INSTRUCTIONS TO FOLLOW:
Both the line with "Redirect Notice" and the line with "tissue compared to" in the records below must appear in the output, along with every line between them, exactly and with nothing added.

┌──

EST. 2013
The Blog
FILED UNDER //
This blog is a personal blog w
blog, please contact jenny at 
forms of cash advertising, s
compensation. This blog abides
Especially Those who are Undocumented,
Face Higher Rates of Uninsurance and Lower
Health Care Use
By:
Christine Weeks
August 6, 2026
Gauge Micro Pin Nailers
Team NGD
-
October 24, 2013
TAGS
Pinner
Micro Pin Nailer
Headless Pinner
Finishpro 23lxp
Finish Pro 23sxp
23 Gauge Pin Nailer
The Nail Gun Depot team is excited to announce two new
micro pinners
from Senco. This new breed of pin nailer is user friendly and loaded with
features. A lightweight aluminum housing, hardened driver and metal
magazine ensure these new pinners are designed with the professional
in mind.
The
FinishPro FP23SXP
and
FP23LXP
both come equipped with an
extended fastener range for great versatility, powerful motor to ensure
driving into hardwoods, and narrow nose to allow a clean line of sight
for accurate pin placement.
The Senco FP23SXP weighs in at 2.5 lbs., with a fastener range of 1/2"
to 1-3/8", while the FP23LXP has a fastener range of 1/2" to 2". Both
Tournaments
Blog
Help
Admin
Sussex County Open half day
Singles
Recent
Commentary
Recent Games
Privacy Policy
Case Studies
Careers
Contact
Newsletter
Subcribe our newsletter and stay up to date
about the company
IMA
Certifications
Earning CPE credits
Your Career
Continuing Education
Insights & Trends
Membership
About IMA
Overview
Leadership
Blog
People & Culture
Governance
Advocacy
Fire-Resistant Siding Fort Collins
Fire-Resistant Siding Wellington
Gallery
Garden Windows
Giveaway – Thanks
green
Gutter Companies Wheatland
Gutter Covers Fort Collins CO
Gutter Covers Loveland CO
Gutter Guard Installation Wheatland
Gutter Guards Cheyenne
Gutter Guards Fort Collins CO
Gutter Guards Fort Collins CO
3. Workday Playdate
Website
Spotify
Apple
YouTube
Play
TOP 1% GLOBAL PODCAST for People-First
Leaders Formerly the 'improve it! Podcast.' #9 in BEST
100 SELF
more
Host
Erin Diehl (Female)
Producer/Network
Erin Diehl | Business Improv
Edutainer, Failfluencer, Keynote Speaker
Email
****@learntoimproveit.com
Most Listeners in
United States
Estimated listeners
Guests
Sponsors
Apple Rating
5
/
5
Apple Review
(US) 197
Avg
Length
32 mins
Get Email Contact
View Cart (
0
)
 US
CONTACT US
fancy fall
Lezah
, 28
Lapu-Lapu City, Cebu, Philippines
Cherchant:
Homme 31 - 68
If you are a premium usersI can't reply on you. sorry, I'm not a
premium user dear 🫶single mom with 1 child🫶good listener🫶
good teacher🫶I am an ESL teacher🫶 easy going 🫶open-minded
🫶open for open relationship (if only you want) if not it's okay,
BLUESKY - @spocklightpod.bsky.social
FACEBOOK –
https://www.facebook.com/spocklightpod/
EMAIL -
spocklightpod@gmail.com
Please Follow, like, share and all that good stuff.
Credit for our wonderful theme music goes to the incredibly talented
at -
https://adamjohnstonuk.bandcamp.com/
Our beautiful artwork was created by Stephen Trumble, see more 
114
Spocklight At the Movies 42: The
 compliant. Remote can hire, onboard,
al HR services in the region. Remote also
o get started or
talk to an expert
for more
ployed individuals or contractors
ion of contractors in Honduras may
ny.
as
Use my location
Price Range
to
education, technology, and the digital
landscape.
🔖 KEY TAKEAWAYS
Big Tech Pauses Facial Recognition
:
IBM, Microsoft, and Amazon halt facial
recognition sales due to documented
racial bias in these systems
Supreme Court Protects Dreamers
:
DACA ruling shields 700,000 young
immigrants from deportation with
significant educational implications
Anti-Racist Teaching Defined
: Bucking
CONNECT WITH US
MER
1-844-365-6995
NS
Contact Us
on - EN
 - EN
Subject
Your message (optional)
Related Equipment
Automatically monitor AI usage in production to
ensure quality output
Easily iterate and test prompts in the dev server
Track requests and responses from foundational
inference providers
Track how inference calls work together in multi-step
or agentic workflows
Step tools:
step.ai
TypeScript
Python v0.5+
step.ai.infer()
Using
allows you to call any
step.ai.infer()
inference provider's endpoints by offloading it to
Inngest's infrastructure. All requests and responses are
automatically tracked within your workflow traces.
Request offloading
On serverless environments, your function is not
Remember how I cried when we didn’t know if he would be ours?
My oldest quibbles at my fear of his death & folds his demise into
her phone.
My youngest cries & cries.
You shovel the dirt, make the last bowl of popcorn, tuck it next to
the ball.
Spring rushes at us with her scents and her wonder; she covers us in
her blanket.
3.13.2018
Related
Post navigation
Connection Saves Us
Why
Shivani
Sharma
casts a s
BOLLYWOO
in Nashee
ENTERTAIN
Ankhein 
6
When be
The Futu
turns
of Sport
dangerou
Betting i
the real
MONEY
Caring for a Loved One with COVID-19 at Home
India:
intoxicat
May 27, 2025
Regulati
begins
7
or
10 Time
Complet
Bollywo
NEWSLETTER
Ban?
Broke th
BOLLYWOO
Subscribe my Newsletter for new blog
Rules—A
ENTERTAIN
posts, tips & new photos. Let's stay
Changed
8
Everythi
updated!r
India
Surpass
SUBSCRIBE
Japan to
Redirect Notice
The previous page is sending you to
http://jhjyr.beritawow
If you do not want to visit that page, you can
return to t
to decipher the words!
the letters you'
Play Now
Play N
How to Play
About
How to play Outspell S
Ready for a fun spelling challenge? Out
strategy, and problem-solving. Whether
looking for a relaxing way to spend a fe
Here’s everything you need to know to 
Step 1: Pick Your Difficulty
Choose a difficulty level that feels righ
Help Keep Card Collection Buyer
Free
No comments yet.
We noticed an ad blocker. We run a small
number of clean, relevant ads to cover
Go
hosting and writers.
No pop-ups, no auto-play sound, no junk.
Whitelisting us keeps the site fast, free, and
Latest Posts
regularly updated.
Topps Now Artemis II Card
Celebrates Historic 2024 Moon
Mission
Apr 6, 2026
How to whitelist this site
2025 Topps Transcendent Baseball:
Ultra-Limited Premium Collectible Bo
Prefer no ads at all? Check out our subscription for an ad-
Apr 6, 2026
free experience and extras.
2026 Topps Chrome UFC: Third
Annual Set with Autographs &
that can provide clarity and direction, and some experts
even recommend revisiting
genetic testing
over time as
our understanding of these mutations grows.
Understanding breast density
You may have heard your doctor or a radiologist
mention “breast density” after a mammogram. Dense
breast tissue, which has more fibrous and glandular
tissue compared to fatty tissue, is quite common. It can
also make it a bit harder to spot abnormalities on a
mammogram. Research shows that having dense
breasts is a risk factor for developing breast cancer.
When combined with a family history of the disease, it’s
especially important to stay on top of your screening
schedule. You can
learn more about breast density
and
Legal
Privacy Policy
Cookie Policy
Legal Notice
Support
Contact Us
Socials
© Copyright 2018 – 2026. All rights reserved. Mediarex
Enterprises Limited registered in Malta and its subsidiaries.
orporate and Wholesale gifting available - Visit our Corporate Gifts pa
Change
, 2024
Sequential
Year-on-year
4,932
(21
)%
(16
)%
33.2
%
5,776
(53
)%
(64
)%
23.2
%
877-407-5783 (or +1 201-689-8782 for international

└──

REPLY TO THE TASK:
Redirect Notice
The previous page is sending you to
http://jhjyr.beritawow
If you do not want to visit that page, you can
return to t
to decipher the words!
the letters you'
Play Now
Play N
How to Play
About
How to play Outspell S
Ready for a fun spelling challenge? Out
strategy, and problem-solving. Whether
looking for a relaxing way to spend a fe
Here’s everything you need to know to 
Step 1: Pick Your Difficulty
Choose a difficulty level that feels righ
Help Keep Card Collection Buyer
Free
No comments yet.
We noticed an ad blocker. We run a small
number of clean, relevant ads to cover
Go
hosting and writers.
No pop-ups, no auto-play sound, no junk.
Whitelisting us keeps the site fast, free, and
Latest Posts
regularly updated.
Topps Now Artemis II Card
Celebrates Historic 2024 Moon
Mission
Apr 6, 2026
How to whitelist this site
2025 Topps Transcendent Baseball:
Ultra-Limited Premium Collectible Bo
Prefer no ads at all? Check out our subscription for an ad-
Apr 6, 2026
free experience and extras.
2026 Topps Chrome UFC: Third
Annual Set with Autographs &
that can provide clarity and direction, and some experts
even recommend revisiting
genetic testing
over time as
our understanding of these mutations grows.
Understanding breast density
You may have heard your doctor or a radiologist
mention “breast density” after a mammogram. Dense
breast tissue, which has more fibrous and glandular
tissue compared to fatty tissue, is quite common. It can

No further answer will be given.